The critical challenge for you is aligning the primary objectives of your organization’s frameworks (e.g. budget management, revenue generation, risk management, resource planning, fulfilling contractual obligations, complying with regulatory requirements, meeting shareholder demands) to the inherent benefits that are delivered through Agile work – and then generating outcomes from your Agile projects that align with these objectives.

To determine how Agile approaches can fit within the established frameworks in your organization, you will need to ask the following questions:

  • How are the objectives and deliverables of each project defined?  Can project charters and project initiation documents be abstracted to represent strategic outcomes instead of tactical ones?  Will the project authority support an approach that identifies, communicates and confirms detailed deliverables as the project progresses?
  • What are the primary drivers for the established deadlines within the project? Does management need deadlines to provide defined end dates for project funding and resource allocation?  Are specific project outcomes tied to fixed delivery dates?  Is there any flexibility for the project team to have input into these timeframes, or are they always top-down directives?
  • Similarly, what are the drivers for project funding?  Is it a fixed amount identified at the beginning of the project, or can it be adapted to emerging needs as the project progresses?  Is there any correlation between funding allocation and generated business value?

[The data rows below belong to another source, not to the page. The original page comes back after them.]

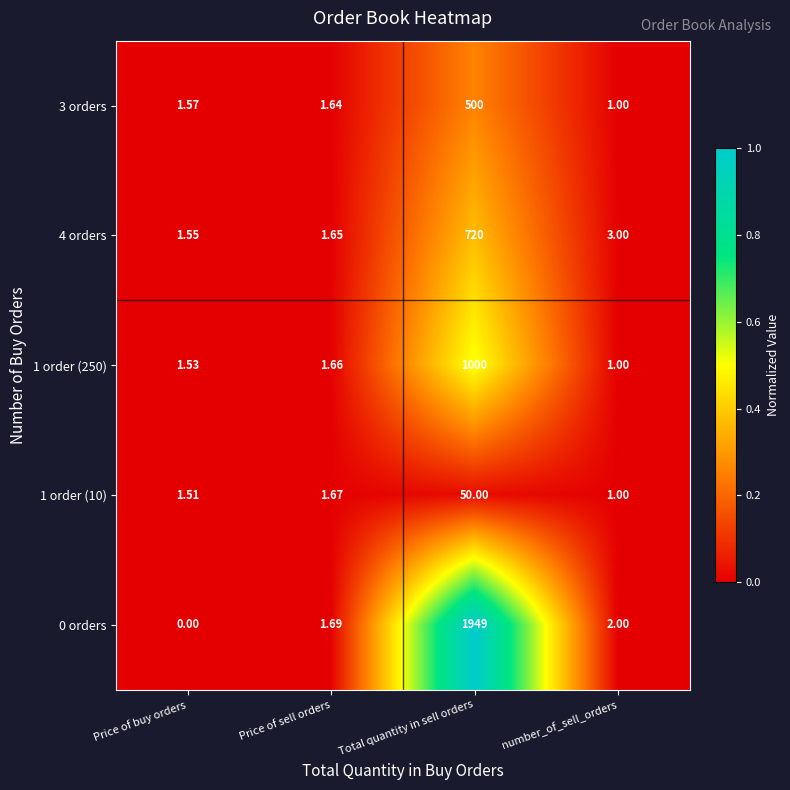

Where is 0 orders nearest to the value 974?

number_of_sell_orders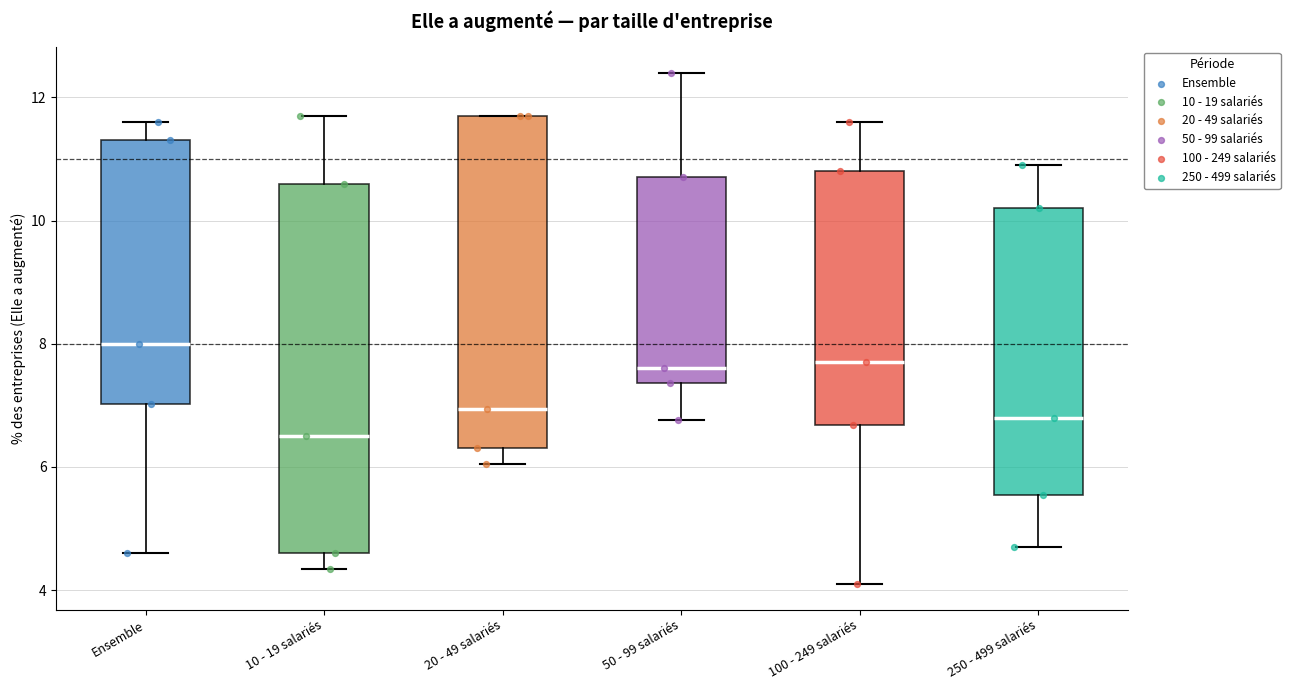

Comparing the boxes themselves (not the whiskers), which one is the tallest?

10 - 19 salariés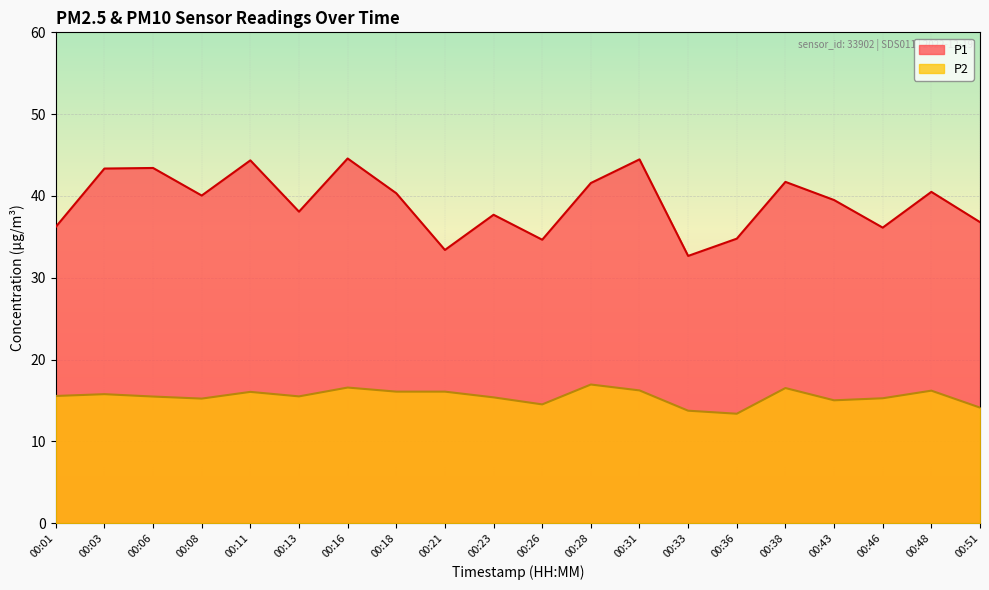

Rank the categories by P1 value from highest to lowest.

00:16, 00:31, 00:11, 00:06, 00:03, 00:38, 00:28, 00:48, 00:18, 00:08, 00:43, 00:13, 00:23, 00:51, 00:01, 00:46, 00:36, 00:26, 00:21, 00:33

The answers to these questions will help you to position your Agile work to align with these drivers. For example, if your organization’s framework is largely driven by budget management and revenue generation, you can document where Agile approaches have enabled the team to deliver high business-value features earlier than planned, creating an opportunity for scaling down the initially allocated funding because the project objectives have already been achieved.

Similarly, if your organization’s framework is largely driven by risk management, you can document where upfront exploration, test driven development, and the production of tangible outputs mitigated the risk of technical issues and misalignment with client expectations.

There is nothing stopping your organization from using Agile methods and practices as the tactical approach for delivering results within the structure and constraints of the Project, Process and Quality Management frameworks in your organization.  The key is aligning the benefits of your Agile approaches with the primary drivers for these frameworks.  Ideally, once you have a few successful Agile projects in your track record, decision makers will be more willing to consider adapting these frameworks to accommodate Agile work.